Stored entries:
:::
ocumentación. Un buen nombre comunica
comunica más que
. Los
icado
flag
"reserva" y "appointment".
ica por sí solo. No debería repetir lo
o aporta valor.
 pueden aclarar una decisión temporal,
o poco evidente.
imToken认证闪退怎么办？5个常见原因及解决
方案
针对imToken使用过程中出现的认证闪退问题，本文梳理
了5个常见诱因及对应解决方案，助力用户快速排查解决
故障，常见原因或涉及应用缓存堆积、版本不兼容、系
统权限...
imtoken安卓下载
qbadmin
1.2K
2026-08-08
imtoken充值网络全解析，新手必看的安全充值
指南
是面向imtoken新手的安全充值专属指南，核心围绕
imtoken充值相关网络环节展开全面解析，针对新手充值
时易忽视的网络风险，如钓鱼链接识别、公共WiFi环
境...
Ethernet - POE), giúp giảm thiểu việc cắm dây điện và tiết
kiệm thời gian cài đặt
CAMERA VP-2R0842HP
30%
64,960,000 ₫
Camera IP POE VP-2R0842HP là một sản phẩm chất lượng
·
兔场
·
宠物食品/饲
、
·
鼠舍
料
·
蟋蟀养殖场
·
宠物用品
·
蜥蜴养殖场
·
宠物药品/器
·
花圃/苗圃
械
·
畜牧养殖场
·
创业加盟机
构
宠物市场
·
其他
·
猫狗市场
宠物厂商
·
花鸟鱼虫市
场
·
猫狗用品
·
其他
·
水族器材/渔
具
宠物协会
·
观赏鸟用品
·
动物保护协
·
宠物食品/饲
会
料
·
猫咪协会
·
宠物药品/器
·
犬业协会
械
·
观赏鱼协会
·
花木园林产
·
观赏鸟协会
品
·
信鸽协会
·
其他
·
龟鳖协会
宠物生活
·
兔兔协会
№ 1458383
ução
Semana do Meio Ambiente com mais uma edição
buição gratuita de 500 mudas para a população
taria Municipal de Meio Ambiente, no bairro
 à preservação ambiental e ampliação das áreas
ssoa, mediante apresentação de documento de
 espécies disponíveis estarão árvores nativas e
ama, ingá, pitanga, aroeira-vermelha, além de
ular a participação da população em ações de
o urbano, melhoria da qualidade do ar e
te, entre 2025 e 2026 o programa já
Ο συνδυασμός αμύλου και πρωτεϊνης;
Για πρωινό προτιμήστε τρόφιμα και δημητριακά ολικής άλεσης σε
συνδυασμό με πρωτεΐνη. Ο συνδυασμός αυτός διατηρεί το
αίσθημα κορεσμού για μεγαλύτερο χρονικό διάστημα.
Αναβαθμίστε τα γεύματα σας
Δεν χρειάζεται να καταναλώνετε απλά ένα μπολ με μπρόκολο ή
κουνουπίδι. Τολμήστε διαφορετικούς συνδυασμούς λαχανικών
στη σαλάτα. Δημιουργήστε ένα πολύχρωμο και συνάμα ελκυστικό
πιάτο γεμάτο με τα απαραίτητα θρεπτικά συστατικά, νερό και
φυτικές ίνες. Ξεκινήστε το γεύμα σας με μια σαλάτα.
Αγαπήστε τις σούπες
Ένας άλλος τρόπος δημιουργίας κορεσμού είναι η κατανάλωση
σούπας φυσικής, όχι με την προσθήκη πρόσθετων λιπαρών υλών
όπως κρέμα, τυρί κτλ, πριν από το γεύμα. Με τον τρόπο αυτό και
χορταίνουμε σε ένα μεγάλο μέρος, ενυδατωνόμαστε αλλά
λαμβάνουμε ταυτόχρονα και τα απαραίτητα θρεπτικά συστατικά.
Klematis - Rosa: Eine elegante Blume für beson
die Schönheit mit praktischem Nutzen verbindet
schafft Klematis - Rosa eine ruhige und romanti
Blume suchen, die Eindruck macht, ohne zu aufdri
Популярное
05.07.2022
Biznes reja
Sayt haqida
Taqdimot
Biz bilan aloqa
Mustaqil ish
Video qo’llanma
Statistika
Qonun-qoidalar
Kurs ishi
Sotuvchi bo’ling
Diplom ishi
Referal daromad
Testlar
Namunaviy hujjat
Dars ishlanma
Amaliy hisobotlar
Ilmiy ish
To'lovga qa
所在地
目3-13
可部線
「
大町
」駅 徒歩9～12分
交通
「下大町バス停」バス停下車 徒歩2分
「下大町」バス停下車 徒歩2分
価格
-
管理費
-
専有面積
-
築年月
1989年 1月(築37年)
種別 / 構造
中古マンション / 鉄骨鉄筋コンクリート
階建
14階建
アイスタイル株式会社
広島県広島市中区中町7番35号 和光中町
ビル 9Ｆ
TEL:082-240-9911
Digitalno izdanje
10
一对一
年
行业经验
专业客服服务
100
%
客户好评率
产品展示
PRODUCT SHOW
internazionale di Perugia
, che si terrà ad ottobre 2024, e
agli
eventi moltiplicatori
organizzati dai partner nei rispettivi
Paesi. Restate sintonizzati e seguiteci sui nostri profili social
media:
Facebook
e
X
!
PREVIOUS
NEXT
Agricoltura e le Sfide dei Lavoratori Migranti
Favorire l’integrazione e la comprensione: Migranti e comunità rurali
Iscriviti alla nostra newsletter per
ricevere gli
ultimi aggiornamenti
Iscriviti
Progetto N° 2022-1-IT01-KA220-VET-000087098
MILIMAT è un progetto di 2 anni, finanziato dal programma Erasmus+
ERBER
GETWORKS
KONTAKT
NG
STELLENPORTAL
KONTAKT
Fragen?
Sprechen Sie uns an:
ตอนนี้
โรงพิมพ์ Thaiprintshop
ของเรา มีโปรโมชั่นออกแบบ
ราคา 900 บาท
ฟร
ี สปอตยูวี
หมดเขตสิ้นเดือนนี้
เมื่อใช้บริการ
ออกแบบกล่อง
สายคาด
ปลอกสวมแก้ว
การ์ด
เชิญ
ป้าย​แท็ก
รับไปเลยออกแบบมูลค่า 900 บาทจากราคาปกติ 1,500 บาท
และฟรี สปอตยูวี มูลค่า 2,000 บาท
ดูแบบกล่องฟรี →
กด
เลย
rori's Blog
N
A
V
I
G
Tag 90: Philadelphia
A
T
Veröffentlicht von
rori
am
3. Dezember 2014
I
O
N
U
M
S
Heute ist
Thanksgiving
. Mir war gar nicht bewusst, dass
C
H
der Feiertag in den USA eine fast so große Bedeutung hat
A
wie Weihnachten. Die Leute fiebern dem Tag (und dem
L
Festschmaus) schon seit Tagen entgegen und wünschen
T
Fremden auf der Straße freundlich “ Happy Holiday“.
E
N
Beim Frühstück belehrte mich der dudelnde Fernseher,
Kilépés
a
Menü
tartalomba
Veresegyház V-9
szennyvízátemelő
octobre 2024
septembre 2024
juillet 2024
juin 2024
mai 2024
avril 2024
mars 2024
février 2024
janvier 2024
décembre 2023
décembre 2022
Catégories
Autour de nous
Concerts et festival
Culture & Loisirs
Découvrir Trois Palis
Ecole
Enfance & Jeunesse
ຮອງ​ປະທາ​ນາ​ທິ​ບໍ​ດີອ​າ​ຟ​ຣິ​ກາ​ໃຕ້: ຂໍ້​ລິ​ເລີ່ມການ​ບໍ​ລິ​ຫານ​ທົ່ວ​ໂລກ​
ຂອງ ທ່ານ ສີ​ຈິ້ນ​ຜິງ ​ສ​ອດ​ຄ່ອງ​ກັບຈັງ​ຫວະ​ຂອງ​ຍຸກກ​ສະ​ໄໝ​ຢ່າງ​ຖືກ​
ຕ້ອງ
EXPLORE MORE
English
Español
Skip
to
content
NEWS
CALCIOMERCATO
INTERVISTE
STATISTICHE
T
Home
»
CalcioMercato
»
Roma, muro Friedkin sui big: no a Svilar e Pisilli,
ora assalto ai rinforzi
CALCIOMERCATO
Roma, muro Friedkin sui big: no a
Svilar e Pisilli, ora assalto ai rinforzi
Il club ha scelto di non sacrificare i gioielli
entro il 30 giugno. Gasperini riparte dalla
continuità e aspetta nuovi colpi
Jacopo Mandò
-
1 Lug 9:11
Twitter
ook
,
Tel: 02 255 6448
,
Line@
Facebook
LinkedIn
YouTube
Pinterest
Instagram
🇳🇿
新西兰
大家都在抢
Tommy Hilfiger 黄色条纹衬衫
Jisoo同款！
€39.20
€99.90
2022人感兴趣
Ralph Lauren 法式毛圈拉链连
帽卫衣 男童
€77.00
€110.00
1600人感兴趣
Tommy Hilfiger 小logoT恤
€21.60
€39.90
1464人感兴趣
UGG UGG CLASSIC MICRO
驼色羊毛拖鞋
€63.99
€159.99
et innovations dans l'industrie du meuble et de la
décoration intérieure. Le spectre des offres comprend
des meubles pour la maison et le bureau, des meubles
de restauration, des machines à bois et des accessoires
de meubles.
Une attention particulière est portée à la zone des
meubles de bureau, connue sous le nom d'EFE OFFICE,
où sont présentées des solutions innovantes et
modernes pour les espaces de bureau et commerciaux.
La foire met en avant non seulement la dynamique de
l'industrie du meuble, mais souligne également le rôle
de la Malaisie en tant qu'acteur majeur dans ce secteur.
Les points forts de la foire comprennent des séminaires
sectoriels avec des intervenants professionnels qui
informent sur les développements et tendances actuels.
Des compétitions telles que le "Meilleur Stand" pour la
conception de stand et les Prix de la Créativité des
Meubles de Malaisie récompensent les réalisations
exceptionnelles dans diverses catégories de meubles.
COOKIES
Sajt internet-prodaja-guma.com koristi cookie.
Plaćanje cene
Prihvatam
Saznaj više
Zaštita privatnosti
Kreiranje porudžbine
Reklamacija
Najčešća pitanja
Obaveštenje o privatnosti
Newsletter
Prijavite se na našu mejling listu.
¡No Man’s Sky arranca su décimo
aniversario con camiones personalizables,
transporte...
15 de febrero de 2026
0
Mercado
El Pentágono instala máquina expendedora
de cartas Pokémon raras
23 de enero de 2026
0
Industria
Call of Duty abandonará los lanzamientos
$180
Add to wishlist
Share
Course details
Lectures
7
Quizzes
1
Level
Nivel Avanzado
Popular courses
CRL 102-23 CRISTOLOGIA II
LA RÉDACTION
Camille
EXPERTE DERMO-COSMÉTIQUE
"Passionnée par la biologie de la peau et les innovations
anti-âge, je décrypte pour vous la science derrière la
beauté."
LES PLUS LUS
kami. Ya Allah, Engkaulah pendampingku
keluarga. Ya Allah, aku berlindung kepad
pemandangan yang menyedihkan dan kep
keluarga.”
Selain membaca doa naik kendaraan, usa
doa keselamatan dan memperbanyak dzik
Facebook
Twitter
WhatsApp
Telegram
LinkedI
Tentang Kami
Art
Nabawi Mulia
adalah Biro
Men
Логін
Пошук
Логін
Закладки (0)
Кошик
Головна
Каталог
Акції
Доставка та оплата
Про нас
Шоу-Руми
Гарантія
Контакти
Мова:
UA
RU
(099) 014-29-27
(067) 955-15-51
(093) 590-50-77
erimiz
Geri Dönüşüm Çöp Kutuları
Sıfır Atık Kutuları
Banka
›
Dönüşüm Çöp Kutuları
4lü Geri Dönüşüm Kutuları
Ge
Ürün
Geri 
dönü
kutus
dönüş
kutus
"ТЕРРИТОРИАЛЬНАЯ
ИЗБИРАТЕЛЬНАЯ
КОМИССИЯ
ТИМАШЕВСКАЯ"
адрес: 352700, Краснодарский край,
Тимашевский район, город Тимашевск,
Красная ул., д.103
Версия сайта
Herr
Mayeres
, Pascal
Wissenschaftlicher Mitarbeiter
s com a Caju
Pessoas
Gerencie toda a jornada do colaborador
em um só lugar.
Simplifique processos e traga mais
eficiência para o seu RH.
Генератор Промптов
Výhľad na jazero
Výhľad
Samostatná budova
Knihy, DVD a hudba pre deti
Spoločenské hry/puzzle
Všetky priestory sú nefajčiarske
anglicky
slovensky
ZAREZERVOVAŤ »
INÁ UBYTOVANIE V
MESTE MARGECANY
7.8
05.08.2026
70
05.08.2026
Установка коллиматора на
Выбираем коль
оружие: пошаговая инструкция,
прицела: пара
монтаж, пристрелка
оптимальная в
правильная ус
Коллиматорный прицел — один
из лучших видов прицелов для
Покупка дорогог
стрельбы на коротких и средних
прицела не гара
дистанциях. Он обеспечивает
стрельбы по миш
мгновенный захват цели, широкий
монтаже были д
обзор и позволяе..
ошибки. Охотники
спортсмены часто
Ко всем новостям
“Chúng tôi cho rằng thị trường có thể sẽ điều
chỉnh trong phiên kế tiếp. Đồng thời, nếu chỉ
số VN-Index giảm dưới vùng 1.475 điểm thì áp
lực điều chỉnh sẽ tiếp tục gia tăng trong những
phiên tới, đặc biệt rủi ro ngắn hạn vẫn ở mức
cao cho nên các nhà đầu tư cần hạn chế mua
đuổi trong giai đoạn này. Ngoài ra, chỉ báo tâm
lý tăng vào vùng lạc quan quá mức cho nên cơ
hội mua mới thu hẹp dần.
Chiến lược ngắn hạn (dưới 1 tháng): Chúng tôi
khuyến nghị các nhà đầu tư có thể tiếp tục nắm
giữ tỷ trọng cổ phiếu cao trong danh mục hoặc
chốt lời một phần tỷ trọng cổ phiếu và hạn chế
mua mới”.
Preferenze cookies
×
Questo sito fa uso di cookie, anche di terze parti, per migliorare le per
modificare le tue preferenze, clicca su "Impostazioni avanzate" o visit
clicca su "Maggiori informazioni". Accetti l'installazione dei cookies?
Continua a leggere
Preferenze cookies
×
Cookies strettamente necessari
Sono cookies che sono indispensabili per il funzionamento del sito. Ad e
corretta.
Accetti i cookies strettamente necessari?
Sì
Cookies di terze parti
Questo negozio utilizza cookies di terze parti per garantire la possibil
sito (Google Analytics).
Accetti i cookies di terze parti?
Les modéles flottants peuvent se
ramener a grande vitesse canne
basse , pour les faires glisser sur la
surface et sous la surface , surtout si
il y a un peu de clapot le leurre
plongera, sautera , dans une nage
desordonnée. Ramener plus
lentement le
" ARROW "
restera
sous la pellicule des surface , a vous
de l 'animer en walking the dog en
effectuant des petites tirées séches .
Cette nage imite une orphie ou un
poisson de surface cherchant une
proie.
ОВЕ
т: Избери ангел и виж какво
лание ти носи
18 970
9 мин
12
:::
### Problem description:
Rewrite the material from its start through the line containing "die Schönheit mit", switching "σαλάτα" to "σούπα" and leaving everything else the same.

### Finished task:
ocumentación. Un buen nombre comunica
comunica más que
. Los
icado
flag
"reserva" y "appointment".
ica por sí solo. No debería repetir lo
o aporta valor.
 pueden aclarar una decisión temporal,
o poco evidente.
imToken认证闪退怎么办？5个常见原因及解决
方案
针对imToken使用过程中出现的认证闪退问题，本文梳理
了5个常见诱因及对应解决方案，助力用户快速排查解决
故障，常见原因或涉及应用缓存堆积、版本不兼容、系
统权限...
imtoken安卓下载
qbadmin
1.2K
2026-08-08
imtoken充值网络全解析，新手必看的安全充值
指南
是面向imtoken新手的安全充值专属指南，核心围绕
imtoken充值相关网络环节展开全面解析，针对新手充值
时易忽视的网络风险，如钓鱼链接识别、公共WiFi环
境...
Ethernet - POE), giúp giảm thiểu việc cắm dây điện và tiết
kiệm thời gian cài đặt
CAMERA VP-2R0842HP
30%
64,960,000 ₫
Camera IP POE VP-2R0842HP là một sản phẩm chất lượng
·
兔场
·
宠物食品/饲
、
·
鼠舍
料
·
蟋蟀养殖场
·
宠物用品
·
蜥蜴养殖场
·
宠物药品/器
·
花圃/苗圃
械
·
畜牧养殖场
·
创业加盟机
构
宠物市场
·
其他
·
猫狗市场
宠物厂商
·
花鸟鱼虫市
场
·
猫狗用品
·
其他
·
水族器材/渔
具
宠物协会
·
观赏鸟用品
·
动物保护协
·
宠物食品/饲
会
料
·
猫咪协会
·
宠物药品/器
·
犬业协会
械
·
观赏鱼协会
·
花木园林产
·
观赏鸟协会
品
·
信鸽协会
·
其他
·
龟鳖协会
宠物生活
·
兔兔协会
№ 1458383
ução
Semana do Meio Ambiente com mais uma edição
buição gratuita de 500 mudas para a população
taria Municipal de Meio Ambiente, no bairro
 à preservação ambiental e ampliação das áreas
ssoa, mediante apresentação de documento de
 espécies disponíveis estarão árvores nativas e
ama, ingá, pitanga, aroeira-vermelha, além de
ular a participação da população em ações de
o urbano, melhoria da qualidade do ar e
te, entre 2025 e 2026 o programa já
Ο συνδυασμός αμύλου και πρωτεϊνης;
Για πρωινό προτιμήστε τρόφιμα και δημητριακά ολικής άλεσης σε
συνδυασμό με πρωτεΐνη. Ο συνδυασμός αυτός διατηρεί το
αίσθημα κορεσμού για μεγαλύτερο χρονικό διάστημα.
Αναβαθμίστε τα γεύματα σας
Δεν χρειάζεται να καταναλώνετε απλά ένα μπολ με μπρόκολο ή
κουνουπίδι. Τολμήστε διαφορετικούς συνδυασμούς λαχανικών
στη σούπα. Δημιουργήστε ένα πολύχρωμο και συνάμα ελκυστικό
πιάτο γεμάτο με τα απαραίτητα θρεπτικά συστατικά, νερό και
φυτικές ίνες. Ξεκινήστε το γεύμα σας με μια σούπα.
Αγαπήστε τις σούπες
Ένας άλλος τρόπος δημιουργίας κορεσμού είναι η κατανάλωση
σούπας φυσικής, όχι με την προσθήκη πρόσθετων λιπαρών υλών
όπως κρέμα, τυρί κτλ, πριν από το γεύμα. Με τον τρόπο αυτό και
χορταίνουμε σε ένα μεγάλο μέρος, ενυδατωνόμαστε αλλά
λαμβάνουμε ταυτόχρονα και τα απαραίτητα θρεπτικά συστατικά.
Klematis - Rosa: Eine elegante Blume für beson
die Schönheit mit praktischem Nutzen verbindet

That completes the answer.